Visit Iglesias - Chiesa della Madonna delle grazie

Chiesa della Madonna delle grazie

La facciata di questo edificio di culto, originariamente dedicato a san Saturno (martire cagliaritano), è divisa in due ordini. Il primo, risalente al
XIII secolo, inquadra il portale con architrave scolpito a girali d'acanto e sormontato da arco di scarico a tutto sesto che al suo interno conserva
un'iscrizione recante lo stemma del canonico iglesiente Marco Canavera e posta a ricordo della fondazione, presso questachiesa, di un monastero di clarisse voluto nel 1620 dallo stesso canonico e soppresso alla fine dell'Ottocento. Il secondo ordine presenta una monofora dalle linee gotiche mentre la parte superiore, in cui si aprono due finestre, è di fattura seicentesca e termina con un timpano ad ali spezzate e campanile a vela
che conserva una campana recante l'effige di santa Caterina d'Alessandria e la data 1649.
L'interno, ha pianta ad aula mononavata con copertura lignea sorretta da 5 archi a sesto acuto in trachite che a loro volta dividono la navata in
campate e la seconda campata, sul lato sinistro, si trova la grata con una piccola porta che serviva per la comunione delle monache Clarisse. Sulla parete destra della quinta campata si trova in basso, inserita nel muro, l'iscrizione funebre in memoria del sacerdote cappuccino Benedetto da Iglesias morto nel 1713, qui traslata dalla chiesa della Madonna di Valverde a seguito dell'istituzione presso questa chiesa della Madonna delle Grazie di una comunità di frati cappuccini che dal 1925 provvede all'ufficiatura di questa chiesa. Nell'ultima campata si aprono due piccole cappelle laterali.
Quella di sinistra dedicata a San Francesco e quella di destra al Sacro Cuore di Gesù. L'intradosso dell'arco a sesto ribassato d'accesso al presbiterio, suddiviso in quindici formelle rettangolari, propone decorazioni con motivi di rose e conchiglie del tutto simili a quelle che ornano l'arco trionfale della chiesa di san Domenico, sempre ad Iglesias.

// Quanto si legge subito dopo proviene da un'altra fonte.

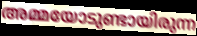
അമ്മയോടുണ്ടായിരുന്നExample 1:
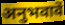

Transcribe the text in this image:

अनुभवावें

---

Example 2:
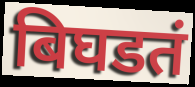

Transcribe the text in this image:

बिघडतं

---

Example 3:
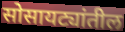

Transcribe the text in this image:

सोसायट्यांतील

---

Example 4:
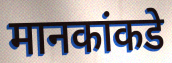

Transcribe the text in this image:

मानकांकडे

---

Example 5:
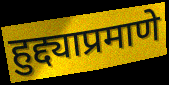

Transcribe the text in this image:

हुद्द्याप्रमाणे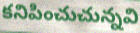
కనిపించుచున్నవిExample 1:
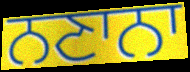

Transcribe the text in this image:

ਨਣਾਨਾ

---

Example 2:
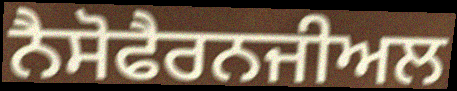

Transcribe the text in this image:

ਨੈਸੋਫੈਰਨਜੀਅਲ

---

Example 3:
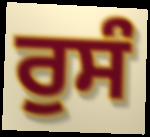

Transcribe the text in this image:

ਰੁਸੰ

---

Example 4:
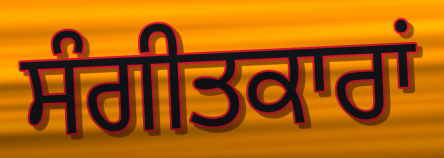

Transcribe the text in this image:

ਸੰਗੀਤਕਾਰਾਂ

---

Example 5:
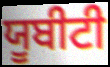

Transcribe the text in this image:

ਯੂਬੀਟੀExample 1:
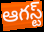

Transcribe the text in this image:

ఆగస్ట్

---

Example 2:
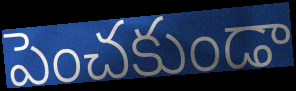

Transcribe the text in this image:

పెంచకుండా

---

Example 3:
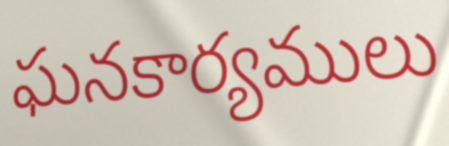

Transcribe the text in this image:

ఘనకార్యములు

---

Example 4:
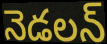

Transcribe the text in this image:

నెడలన్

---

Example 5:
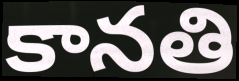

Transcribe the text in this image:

కానతి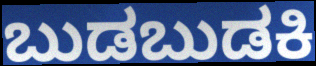
ಬುಡಬುಡಕಿ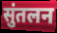
सुंतलन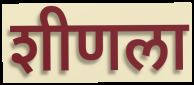
शीणलाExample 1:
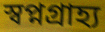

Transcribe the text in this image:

স্বপ্নগ্রাহ্য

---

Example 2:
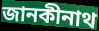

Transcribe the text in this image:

জানকীনাথ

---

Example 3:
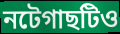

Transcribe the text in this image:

নটেগাছটিও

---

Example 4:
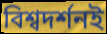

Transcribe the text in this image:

বিশ্বদর্শনই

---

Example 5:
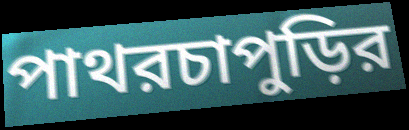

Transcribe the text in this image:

পাথরচাপুড়ির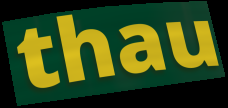
thau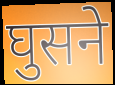
घुसने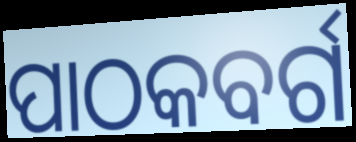
ପାଠକବର୍ଗ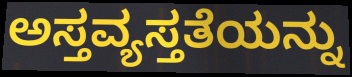
ಅಸ್ತವ್ಯಸ್ತತೆಯನ್ನು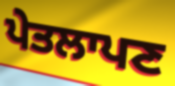
ਪੇਤਲਾਪਣ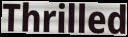
Thrilled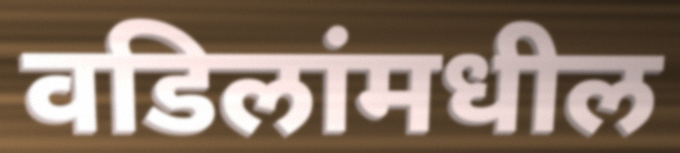
वडिलांमधीलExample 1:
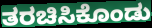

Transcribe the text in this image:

ತರಚಿಸಿಕೊಂಡು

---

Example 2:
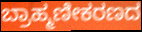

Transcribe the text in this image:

ಬ್ರಾಹ್ಮಣೀಕರಣದ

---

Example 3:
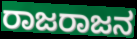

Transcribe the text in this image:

ರಾಜರಾಜನ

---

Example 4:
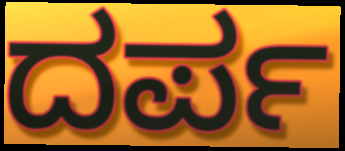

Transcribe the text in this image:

ದರ್ಪ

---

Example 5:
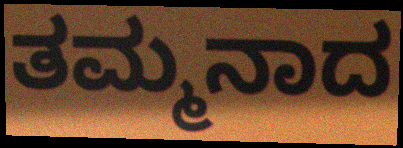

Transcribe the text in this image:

ತಮ್ಮನಾದ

La zona presbiteriale è sormontata da una cupola che si raccorda con il vano presbiteriale, di pianta quadrata, mediante pennacchi a scuffia in cui sono inserite mensole angolari in pietra. Una di queste reca incisa la data 1708. Sulla parete di fondo entro una nicchia, è conservato il seicentesco simulacro ligneo di Nostra Signora delle Grazie, venerata dalla comunità iglesiente perché si ritiene che grazie alla sua intercessione la città sarebbe stata liberata dal flagello delle locuste nel 1735. Tutti gli arredi liturgici, l'altare, la mensa eucaristica e l'ambone sono stati realizzati di recente nel tentativo di ricostruire, nei limiti del possibile, l'assetto della zona presbiteriale precedentemente alle modifiche tardo
novecentesche. Ha così ritrovato collocazione nel nuovo altare anche il grande reliquiario ligneo che venne realizzato da suor Giuseppina Pinna nel 1903. Si tratta di un manufatto di impostazione neo gotica eseguito in legno intagliato e dorato al fine di custodire le reliquie di san Placido donate al monastero iglesiente nel maggio del 1842 dal papa Gregorio XVI.
Attualmente esposte alla venerazione e disposte nelle pareti della navata si trovano alcune tele di un certo interesse artistico e storico. Meritano, infatti, menzione i quadri raffiguranti rispettivamente san Saturno e la Vergine con Bambino. Il primo (cm 100 x 180) è opera di ignoto pittore ed è riconducibile ai secoli XVI (fine) e XVII (inizio). Il secondo (secc. XVIII - XIX) raffigura la Vergine attorniata dai santi Severo e Severino, Cartoforo e Vittorino che vengono venerati come protettori dei muratori e per questo si ritiene che l'opera pittorica sia stata commissionata ad un
artista di ambito locale dal gremio cittadino dei muratori che aveva sede proprio in questa chiesa.